What is so freaking funny about falling out of a pear tree?
May 23, 2011 7:15 PM   Subscribe

I think one of my favorite movies has a double entendre in it. I don't speak German and the subtitles don't shed any light on the subject.

One of my favorite movies is Das schreckliche Mädchen. It's in German with English subtitles. It's not a comedy, really... although there are some absurd parts that elicit a chuckle. The subtitles help.

Except for one part.

Towards the end of the movie, the townsfolk are gathered to await the arrival of a judge that will oversee a great court case. One of the townspeople runs up, and says...

"Judge so-and-so will not be here today. He fell out of a tree last night...while picking pears."

And then the entire town bursts into uproarious laughter. Little old ladies look somewhat embarrassed but are chuckling behind their hands. The vicar is guffawing. This is apparently the funniest thing that this little Bavarian town has heard in aaaaaages. But why?

The reaction to the pear-picking statement is so strong that it MUST be some sort of German double entendre. What does it mean? I'm prepared to blush and chuckle behind my hands if it's really racy.
posted by Elly Vortex to Media & Arts (9 answers total) 9 users marked this as a favorite
I'm not a German speaker, but my best guess is this:

Why would someone be picking pears from a tree at night? Could the judge have been in the tree for some other less than noble purpose (peeping Tom maybe?) instead? And then after he fell out, he was too embarrassed to say the real reason why he was in the tree, so he claims to have been picking fruit instead.
posted by AMSBoethius at 7:31 PM on May 23, 2011

It appears as though "the pear doesn't fall far from the tree" is a variant of our "the apple doesn't fall far from the tree" through some Googling. Does that make sense with anything that happens in the movie? The German phrase is die "Birne fällt nicht weit vom baum", but that's machine translation.
posted by codacorolla at 7:44 PM on May 23, 2011

Is the movie set in a particular season? If there's snow on the ground, for example, the judge couldn't have been picking pears because there wouldn't be any on the tree.
posted by embrangled at 7:54 PM on May 23, 2011

I'm just going to take one more Google-based attempt at it, and say that there's a fairly well known German novel, that also was made into a film, called "Under the Pear Tree". Reading the description of "The Nasty Girl", this story is also about buried secrets and skeletons in the closet:

Could it be a nod to that? I know that a lot of stab-in-the-dark answers can be distracting, so I'll bow out. Really hoping a native German speaker comes by and provides an answer, however. I'm curious!
posted by codacorolla at 7:55 PM on May 23, 2011

In German "Birne" is a slang term for "brain"--as in "use your brain, dammit". My guess would be that the joke is of the judge doing something spectacularly stupid (falling out of the tree) while metaphorically trying to get smarter (pick up more pears).
posted by Phire at 7:59 PM on May 23, 2011

I haven't heard "Birnen pflücken" used directly as a double-entendre (is that the original German?) but I know that "Birnen" is a possible way to refer to the ass... I don't know if this would have been true in the time the movie is set or even if it's common, I just know that it occasionally shows up as an ass-descriptor in German women's magazines.
posted by besonders at 7:59 PM on May 23, 2011

It's possible that the subtitles are completely different from what is actually being said. Can you try to transcribe the original German? Or post the audio from that short snippet somewhere and link to it?
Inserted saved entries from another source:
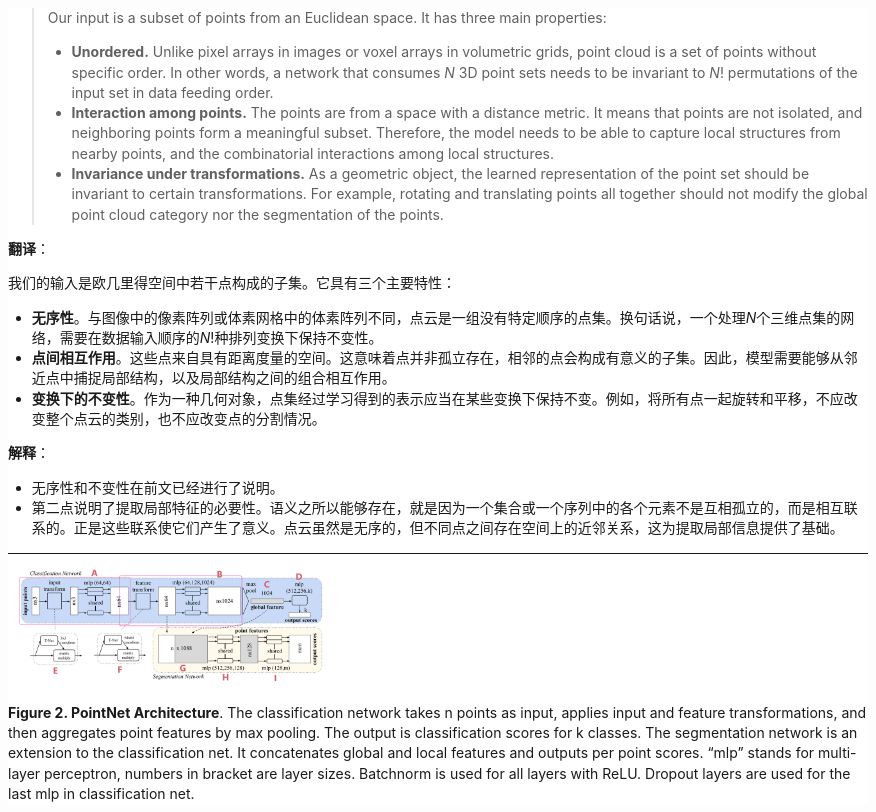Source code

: > Our input is a subset of points from an Euclidean space. It has three main properties:
>
> - **Unordered.**  Unlike pixel arrays in images or voxel arrays in volumetric grids, point cloud is a set of points without specific order. In other words, a network that consumes $N$ 3D point sets needs to be invariant to $N!$ permutations of the input set in data feeding order.
> - **Interaction among points.**  The points are from a space with a distance metric. It means that points are not isolated, and neighboring points form a meaningful subset. Therefore, the model needs to be able to capture local structures from nearby points, and the combinatorial interactions among local structures.
> - **Invariance under transformations.**  As a geometric object, the learned representation of the point set should be invariant to certain transformations. For example, rotating and translating points all together should not modify the global point cloud category nor the segmentation of the points.

**翻译**：

我们的输入是欧几里得空间中若干点构成的子集。它具有三个主要特性：

- **无序性**。与图像中的像素阵列或体素网格中的体素阵列不同，点云是一组没有特定顺序的点集。换句话说，一个处理$N$个三维点集的网络，需要在数据输入顺序的$N!$种排列变换下保持不变性。
- **点间相互作用**。这些点来自具有距离度量的空间。这意味着点并非孤立存在，相邻的点会构成有意义的子集。因此，模型需要能够从邻近点中捕捉局部结构，以及局部结构之间的组合相互作用。
- **变换下的不变性**。作为一种几何对象，点集经过学习得到的表示应当在某些变换下保持不变。例如，将所有点一起旋转和平移，不应改变整个点云的类别，也不应改变点的分割情况。 

**解释**：

- 无序性和不变性在前文已经进行了说明。
- 第二点说明了提取局部特征的必要性。语义之所以能够存在，就是因为一个集合或一个序列中的各个元素不是互相孤立的，而是相互联系的。正是这些联系使它们产生了意义。点云虽然是无序的，但不同点之间存在空间上的近邻关系，这为提取局部信息提供了基础。

----------------

<img src="img/pointnet_fixed_1_1.jpg" alt="pointnet_fixed_1_1" style="zoom:32%;" />

**Figure 2. PointNet Architecture**. The classification network takes n points as input, applies input and feature transformations, and then aggregates point features by max pooling. The output is classification scores for k classes. The segmentation network is an extension to the classification net. It concatenates global and local features and outputs per point scores. “mlp” stands for multi-layer perceptron, numbers in bracket are layer sizes. Batchnorm is used for all layers with ReLU. Dropout layers are used for the last mlp in classification net.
I wonder if the joke is not the pears part (if that is even what they originally say). Often subtitles are ordered differently from the original, so they might have said "He was picking pears and fell from the tree" and it could be the "fell from the tree" bit that was funny. (I googled "vom Baum fallen" to see if that was slang for insanity or something, but couldn't find anything.)

(I'm not a native speaker of German, but my German is very fluent and I lived there for five years. Of course, that doesn't mean I was exposed to Bavarian double-entendres very often, so could well be missing something relating to pears.)
posted by lollusc at 9:01 PM on May 23, 2011 [1 favorite]
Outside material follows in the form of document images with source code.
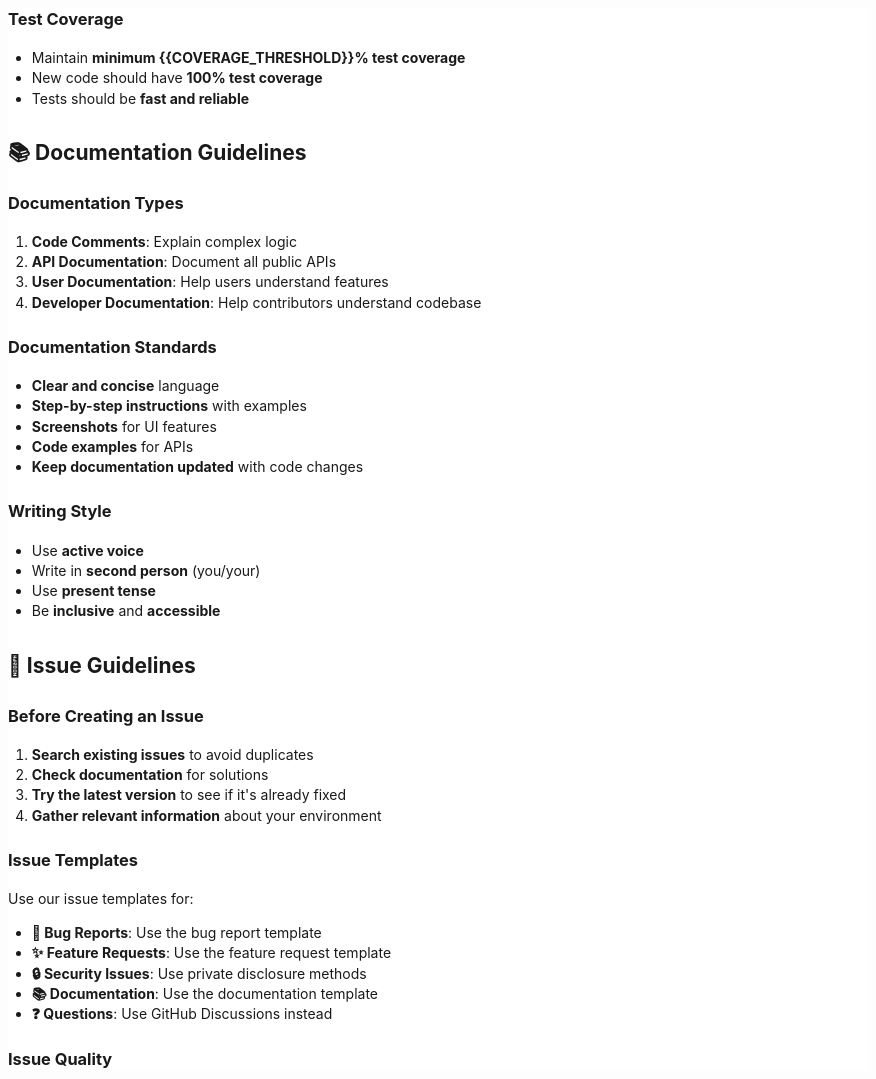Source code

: ### Test Coverage

- Maintain **minimum {{COVERAGE_THRESHOLD}}% test coverage**
- New code should have **100% test coverage**
- Tests should be **fast and reliable**

## 📚 Documentation Guidelines

### Documentation Types

1. **Code Comments**: Explain complex logic
2. **API Documentation**: Document all public APIs
3. **User Documentation**: Help users understand features
4. **Developer Documentation**: Help contributors understand codebase

### Documentation Standards

- **Clear and concise** language
- **Step-by-step instructions** with examples
- **Screenshots** for UI features
- **Code examples** for APIs
- **Keep documentation updated** with code changes

### Writing Style

- Use **active voice**
- Write in **second person** (you/your)
- Use **present tense**
- Be **inclusive** and **accessible**

## 🐛 Issue Guidelines

### Before Creating an Issue

1. **Search existing issues** to avoid duplicates
2. **Check documentation** for solutions
3. **Try the latest version** to see if it's already fixed
4. **Gather relevant information** about your environment

### Issue Templates

Use our issue templates for:

- **🐛 Bug Reports**: Use the bug report template
- **✨ Feature Requests**: Use the feature request template
- **🔒 Security Issues**: Use private disclosure methods
- **📚 Documentation**: Use the documentation template
- **❓ Questions**: Use GitHub Discussions instead

### Issue Quality
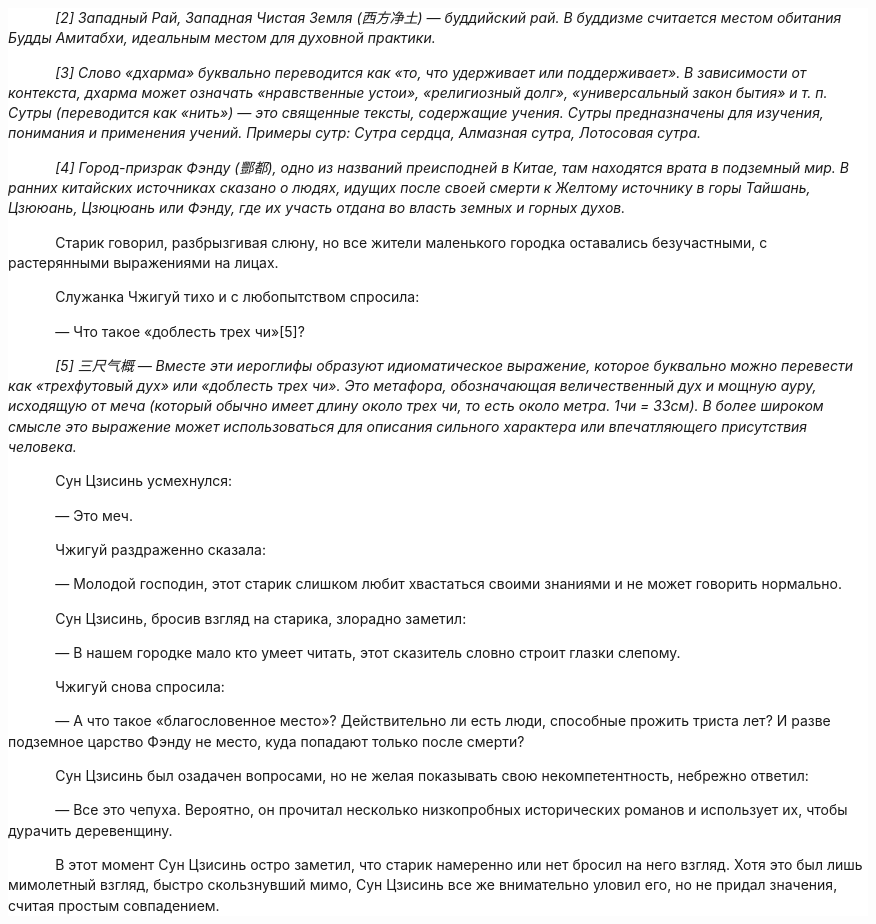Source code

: <p style="text-indent: 35.45pt;"><span style="font-style:italic">[2] Западный Рай, Западная Чистая Земля (</span><span style="font-style:italic">西方净土</span><span style="font-style:italic">) — буддийский рай. В буддизме считается местом обитания Будды Амитабхи, идеальным местом для духовной практики.</span></p>

<p style="text-indent: 35.45pt;"><span style="font-style:italic">[3] Слово «дхарма» буквально переводится как «то, что удерживает или поддерживает». В зависимости от контекста, дхарма может означать «нравственные устои», «религиозный долг», «универсальный закон бытия» и т. п. Сутры (переводится как «нить») — это священные тексты, содержащие учения. Сутры предназначены для изучения, понимания и применения учений. Примеры сутр: Сутра сердца, Алмазная сутра, Лотосовая сутра.</span></p>

<p style="text-indent: 35.45pt;"><span style="font-style:italic">[4] Город-призрак Фэнду (</span><span style="font-style:italic">酆都</span><span style="font-style:italic">), одно из названий преисподней в Китае, там находятся врата в подземный мир. В ранних китайских источниках сказано о людях, идущих после своей смерти к Желтому источнику в горы Тайшань, Цзююань, Цзюцюань или Фэнду, где их участь отдана во власть земных и горных духов.</span></p>

<p style="text-indent: 35.45pt;">Старик говорил, разбрызгивая слюну, но все жители маленького городка оставались безучастными, с растерянными выражениями на лицах.</p>

<p style="text-indent: 35.45pt;">Служанка Чжигуй тихо и с любопытством спросила: </p>

<p style="text-indent: 35.45pt;">— Что такое «доблесть трех чи»[5]?</p>

<p style="text-indent: 35.45pt;"><span style="font-style:italic">[5] </span><span style="font-style:italic">三尺气概</span><span style="font-style:italic"> — Вместе эти иероглифы образуют идиоматическое выражение, которое буквально можно перевести как «трехфутовый дух» или «доблесть трех чи». Это метафора, обозначающая величественный дух и мощную ауру, исходящую от меча (который обычно имеет длину около трех чи, то есть около метра. 1чи = 33см). В более широком смысле это выражение может использоваться для описания сильного характера или впечатляющего присутствия человека.</span></p>

<p style="text-indent: 35.45pt;">Сун Цзисинь усмехнулся: </p>

<p style="text-indent: 35.45pt;">— Это меч.</p>

<p style="text-indent: 35.45pt;">Чжигуй раздраженно сказала: </p>

<p style="text-indent: 35.45pt;">— Молодой господин, этот старик слишком любит хвастаться своими знаниями и не может говорить нормально.</p>

<p style="text-indent: 35.45pt;">Сун Цзисинь, бросив взгляд на старика, злорадно заметил: </p>

<p style="text-indent: 35.45pt;">— В нашем городке мало кто умеет читать, этот сказитель словно строит глазки слепому.</p>

<p style="text-indent: 35.45pt;">Чжигуй снова спросила: </p>

<p style="text-indent: 35.45pt;">— А что такое «благословенное место»? Действительно ли есть люди, способные прожить триста лет? И разве подземное царство Фэнду не место, куда попадают только после смерти?</p>

<p style="text-indent: 35.45pt;">Сун Цзисинь был озадачен вопросами, но не желая показывать свою некомпетентность, небрежно ответил: </p>

<p style="text-indent: 35.45pt;">— Все это чепуха. Вероятно, он прочитал несколько низкопробных исторических романов и использует их, чтобы дурачить деревенщину.</p>

<p style="text-indent: 35.45pt;">В этот момент Сун Цзисинь остро заметил, что старик намеренно или нет бросил на него взгляд. Хотя это был лишь мимолетный взгляд, быстро скользнувший мимо, Сун Цзисинь все же внимательно уловил его, но не придал значения, считая простым совпадением.</p>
Native speaker here. I don't see anything obviously funny about that sentence either, there is, to my knowledge, no hidden meaning to the phrase "picking pears". Birne can be a slang word for head, and in some contexts it could be understood to refer to breasts (just like apples, melons...), but that doesn't really make sense in this case either. I second lollusc's request for the original German audio!
posted by Skybly at 1:20 AM on May 24, 2011

You could make a pretty good (and untranslatable) fruit tree related double entendre with the word "runterholen", which can mean "to fetch something down" or "to masturbate". Is that in the original?